Your task: Please find each line below that contains the word "plus" and copy every such line out in full.

-------- Data for review

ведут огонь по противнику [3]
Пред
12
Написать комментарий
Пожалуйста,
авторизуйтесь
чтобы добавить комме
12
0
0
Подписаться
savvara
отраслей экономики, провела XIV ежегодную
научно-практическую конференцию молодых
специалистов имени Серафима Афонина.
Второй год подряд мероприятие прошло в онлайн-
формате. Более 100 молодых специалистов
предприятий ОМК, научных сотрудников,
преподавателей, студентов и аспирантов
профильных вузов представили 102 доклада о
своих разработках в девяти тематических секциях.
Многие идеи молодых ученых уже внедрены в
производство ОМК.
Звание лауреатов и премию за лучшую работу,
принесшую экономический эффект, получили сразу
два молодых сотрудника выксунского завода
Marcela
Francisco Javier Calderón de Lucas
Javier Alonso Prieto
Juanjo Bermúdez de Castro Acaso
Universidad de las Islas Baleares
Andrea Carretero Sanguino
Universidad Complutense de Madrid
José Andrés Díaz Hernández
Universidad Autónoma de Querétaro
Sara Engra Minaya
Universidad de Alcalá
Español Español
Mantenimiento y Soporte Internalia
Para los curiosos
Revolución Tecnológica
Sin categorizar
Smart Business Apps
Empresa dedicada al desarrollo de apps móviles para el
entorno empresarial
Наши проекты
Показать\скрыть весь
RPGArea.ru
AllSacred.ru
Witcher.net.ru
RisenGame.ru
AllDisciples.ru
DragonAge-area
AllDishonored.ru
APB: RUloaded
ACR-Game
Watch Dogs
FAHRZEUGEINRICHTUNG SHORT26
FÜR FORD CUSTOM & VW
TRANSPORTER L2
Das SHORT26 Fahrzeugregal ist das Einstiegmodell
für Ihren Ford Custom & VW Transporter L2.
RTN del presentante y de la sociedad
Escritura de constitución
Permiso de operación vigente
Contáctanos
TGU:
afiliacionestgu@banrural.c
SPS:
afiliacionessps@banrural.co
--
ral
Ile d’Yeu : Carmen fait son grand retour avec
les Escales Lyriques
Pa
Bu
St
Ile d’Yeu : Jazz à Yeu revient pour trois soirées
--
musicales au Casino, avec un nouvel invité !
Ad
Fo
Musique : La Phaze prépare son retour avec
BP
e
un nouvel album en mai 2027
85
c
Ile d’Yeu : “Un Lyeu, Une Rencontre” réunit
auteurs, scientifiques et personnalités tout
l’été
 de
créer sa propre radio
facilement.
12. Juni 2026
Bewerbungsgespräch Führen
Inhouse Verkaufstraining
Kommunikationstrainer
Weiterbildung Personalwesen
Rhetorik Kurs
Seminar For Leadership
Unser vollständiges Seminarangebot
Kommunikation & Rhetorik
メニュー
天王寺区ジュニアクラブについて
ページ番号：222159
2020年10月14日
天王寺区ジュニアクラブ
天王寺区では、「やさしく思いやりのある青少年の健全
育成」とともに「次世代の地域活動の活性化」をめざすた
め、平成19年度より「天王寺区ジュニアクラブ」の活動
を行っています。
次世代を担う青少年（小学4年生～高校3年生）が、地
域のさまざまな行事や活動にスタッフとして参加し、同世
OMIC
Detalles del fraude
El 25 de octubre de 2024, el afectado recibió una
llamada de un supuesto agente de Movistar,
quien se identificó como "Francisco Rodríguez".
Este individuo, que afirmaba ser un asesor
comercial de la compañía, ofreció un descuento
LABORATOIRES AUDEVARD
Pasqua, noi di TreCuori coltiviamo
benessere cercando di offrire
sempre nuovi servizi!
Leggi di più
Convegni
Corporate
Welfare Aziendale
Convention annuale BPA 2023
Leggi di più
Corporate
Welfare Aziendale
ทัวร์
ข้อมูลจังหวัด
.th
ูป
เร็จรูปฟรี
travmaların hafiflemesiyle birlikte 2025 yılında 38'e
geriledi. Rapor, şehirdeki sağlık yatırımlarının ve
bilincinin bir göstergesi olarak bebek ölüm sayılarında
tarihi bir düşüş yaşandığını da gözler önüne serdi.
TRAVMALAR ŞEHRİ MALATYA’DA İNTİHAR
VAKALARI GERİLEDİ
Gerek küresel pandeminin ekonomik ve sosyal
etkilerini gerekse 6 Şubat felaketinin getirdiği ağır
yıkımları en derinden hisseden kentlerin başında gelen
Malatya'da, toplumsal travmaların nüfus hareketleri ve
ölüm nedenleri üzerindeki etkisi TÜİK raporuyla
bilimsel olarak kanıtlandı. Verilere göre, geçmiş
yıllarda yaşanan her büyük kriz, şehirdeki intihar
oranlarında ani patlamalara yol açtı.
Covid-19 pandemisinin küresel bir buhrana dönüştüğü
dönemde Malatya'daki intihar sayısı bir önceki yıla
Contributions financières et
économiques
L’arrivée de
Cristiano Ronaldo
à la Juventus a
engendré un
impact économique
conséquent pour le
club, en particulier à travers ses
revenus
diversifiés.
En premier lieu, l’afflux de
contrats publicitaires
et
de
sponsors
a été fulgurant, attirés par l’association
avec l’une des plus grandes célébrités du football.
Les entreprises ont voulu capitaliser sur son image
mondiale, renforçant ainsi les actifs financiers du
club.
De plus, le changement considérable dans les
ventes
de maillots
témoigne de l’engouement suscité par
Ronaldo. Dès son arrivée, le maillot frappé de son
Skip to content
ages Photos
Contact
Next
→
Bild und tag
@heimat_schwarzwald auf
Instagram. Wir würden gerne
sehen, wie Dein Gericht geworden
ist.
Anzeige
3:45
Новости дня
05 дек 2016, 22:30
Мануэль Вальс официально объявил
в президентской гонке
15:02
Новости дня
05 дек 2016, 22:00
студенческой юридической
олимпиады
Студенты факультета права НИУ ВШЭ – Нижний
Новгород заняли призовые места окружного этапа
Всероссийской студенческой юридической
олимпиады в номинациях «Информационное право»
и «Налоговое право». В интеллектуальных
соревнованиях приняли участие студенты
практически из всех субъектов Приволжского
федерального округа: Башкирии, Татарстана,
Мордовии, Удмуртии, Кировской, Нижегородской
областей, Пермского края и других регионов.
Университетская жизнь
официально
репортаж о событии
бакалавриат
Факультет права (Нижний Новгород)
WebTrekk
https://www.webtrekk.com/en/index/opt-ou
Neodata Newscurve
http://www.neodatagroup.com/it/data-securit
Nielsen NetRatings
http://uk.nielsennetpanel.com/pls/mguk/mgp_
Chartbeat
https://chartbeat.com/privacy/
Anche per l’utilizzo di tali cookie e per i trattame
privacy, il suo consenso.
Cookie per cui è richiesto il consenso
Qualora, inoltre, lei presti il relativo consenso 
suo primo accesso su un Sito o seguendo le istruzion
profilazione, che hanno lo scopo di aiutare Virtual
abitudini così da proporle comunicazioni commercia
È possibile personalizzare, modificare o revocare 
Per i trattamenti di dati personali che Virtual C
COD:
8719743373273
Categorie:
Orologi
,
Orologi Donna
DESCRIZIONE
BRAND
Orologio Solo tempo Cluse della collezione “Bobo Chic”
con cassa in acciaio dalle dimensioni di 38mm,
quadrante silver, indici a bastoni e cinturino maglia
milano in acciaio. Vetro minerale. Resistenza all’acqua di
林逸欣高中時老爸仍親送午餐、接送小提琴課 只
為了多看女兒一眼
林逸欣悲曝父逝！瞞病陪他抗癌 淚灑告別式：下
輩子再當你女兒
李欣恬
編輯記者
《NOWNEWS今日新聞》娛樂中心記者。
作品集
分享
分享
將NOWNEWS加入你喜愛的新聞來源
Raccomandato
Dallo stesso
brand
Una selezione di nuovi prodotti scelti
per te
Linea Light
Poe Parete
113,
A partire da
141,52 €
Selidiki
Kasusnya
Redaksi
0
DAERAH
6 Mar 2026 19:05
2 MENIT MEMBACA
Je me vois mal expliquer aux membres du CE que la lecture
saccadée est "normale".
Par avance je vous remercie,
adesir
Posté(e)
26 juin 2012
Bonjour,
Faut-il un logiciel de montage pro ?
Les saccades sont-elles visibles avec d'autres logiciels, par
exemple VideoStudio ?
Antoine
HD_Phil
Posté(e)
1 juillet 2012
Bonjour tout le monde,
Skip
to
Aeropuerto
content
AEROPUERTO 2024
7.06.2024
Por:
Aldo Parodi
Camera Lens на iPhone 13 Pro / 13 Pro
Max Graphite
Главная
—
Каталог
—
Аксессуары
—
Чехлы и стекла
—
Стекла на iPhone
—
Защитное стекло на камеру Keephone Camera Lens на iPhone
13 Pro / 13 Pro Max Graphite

----------------

Problem solution:
avec l’une des plus grandes célébrités du football.
De plus, le changement considérable dans les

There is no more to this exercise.